Information given:
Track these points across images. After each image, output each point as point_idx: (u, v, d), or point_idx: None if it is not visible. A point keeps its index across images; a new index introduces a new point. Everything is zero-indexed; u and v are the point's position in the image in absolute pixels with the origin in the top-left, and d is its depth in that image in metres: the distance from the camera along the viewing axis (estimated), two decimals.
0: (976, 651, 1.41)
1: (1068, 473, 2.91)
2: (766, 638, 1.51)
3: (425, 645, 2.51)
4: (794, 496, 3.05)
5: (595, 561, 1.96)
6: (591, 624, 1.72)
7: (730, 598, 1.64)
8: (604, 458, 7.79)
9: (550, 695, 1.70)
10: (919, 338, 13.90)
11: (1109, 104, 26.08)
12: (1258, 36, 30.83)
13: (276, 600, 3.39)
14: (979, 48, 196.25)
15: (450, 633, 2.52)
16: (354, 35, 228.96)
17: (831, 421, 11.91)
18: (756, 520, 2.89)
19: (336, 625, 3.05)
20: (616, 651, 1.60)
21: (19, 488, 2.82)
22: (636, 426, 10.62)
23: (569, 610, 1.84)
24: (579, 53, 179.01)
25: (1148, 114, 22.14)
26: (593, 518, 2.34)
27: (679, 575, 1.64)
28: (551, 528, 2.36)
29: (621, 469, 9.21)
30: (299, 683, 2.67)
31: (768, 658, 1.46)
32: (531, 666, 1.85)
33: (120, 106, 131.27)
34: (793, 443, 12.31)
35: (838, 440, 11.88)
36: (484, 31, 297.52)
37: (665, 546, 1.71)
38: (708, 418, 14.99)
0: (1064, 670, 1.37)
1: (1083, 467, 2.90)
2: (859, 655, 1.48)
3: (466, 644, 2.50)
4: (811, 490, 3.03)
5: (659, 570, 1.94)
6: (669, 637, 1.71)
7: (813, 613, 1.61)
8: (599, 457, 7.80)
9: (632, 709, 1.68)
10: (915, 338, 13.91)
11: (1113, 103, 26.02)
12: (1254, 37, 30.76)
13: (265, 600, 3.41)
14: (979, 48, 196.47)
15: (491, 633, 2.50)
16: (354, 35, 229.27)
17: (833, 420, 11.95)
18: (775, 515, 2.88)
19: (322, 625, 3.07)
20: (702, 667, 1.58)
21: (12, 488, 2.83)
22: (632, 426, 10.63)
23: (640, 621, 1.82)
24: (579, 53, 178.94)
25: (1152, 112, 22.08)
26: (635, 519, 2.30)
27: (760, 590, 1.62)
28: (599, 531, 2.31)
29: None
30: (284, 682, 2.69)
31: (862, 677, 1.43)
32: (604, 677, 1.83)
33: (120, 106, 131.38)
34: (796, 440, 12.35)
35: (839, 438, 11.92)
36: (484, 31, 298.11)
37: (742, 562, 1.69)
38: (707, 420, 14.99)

Task to carry out:
The full listing is to be written out again, exactly as shown.

Problem solution:
Track these points across images. After each image, output each point as point_idx: (u, v, d), or point_idx: None if it is not visible. A point keeps its index across images; a new index introduces a new point. Everything is zero-indexed; u and v are the point's position in the image in absolute pixels with the origin in the top-left, and d is its depth in that image in metres: the distance from the camera along the viewing axis (estimated), two decimals.
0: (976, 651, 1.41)
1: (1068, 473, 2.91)
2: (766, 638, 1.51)
3: (425, 645, 2.51)
4: (794, 496, 3.05)
5: (595, 561, 1.96)
6: (591, 624, 1.72)
7: (730, 598, 1.64)
8: (604, 458, 7.79)
9: (550, 695, 1.70)
10: (919, 338, 13.90)
11: (1109, 104, 26.08)
12: (1258, 36, 30.83)
13: (276, 600, 3.39)
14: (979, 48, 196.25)
15: (450, 633, 2.52)
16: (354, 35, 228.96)
17: (831, 421, 11.91)
18: (756, 520, 2.89)
19: (336, 625, 3.05)
20: (616, 651, 1.60)
21: (19, 488, 2.82)
22: (636, 426, 10.62)
23: (569, 610, 1.84)
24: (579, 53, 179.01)
25: (1148, 114, 22.14)
26: (593, 518, 2.34)
27: (679, 575, 1.64)
28: (551, 528, 2.36)
29: (621, 469, 9.21)
30: (299, 683, 2.67)
31: (768, 658, 1.46)
32: (531, 666, 1.85)
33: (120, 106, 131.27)
34: (793, 443, 12.31)
35: (838, 440, 11.88)
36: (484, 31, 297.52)
37: (665, 546, 1.71)
38: (708, 418, 14.99)
0: (1064, 670, 1.37)
1: (1083, 467, 2.90)
2: (859, 655, 1.48)
3: (466, 644, 2.50)
4: (811, 490, 3.03)
5: (659, 570, 1.94)
6: (669, 637, 1.71)
7: (813, 613, 1.61)
8: (599, 457, 7.80)
9: (632, 709, 1.68)
10: (915, 338, 13.91)
11: (1113, 103, 26.02)
12: (1254, 37, 30.76)
13: (265, 600, 3.41)
14: (979, 48, 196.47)
15: (491, 633, 2.50)
16: (354, 35, 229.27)
17: (833, 420, 11.95)
18: (775, 515, 2.88)
19: (322, 625, 3.07)
20: (702, 667, 1.58)
21: (12, 488, 2.83)
22: (632, 426, 10.63)
23: (640, 621, 1.82)
24: (579, 53, 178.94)
25: (1152, 112, 22.08)
26: (635, 519, 2.30)
27: (760, 590, 1.62)
28: (599, 531, 2.31)
29: None
30: (284, 682, 2.69)
31: (862, 677, 1.43)
32: (604, 677, 1.83)
33: (120, 106, 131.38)
34: (796, 440, 12.35)
35: (839, 438, 11.92)
36: (484, 31, 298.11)
37: (742, 562, 1.69)
38: (707, 420, 14.99)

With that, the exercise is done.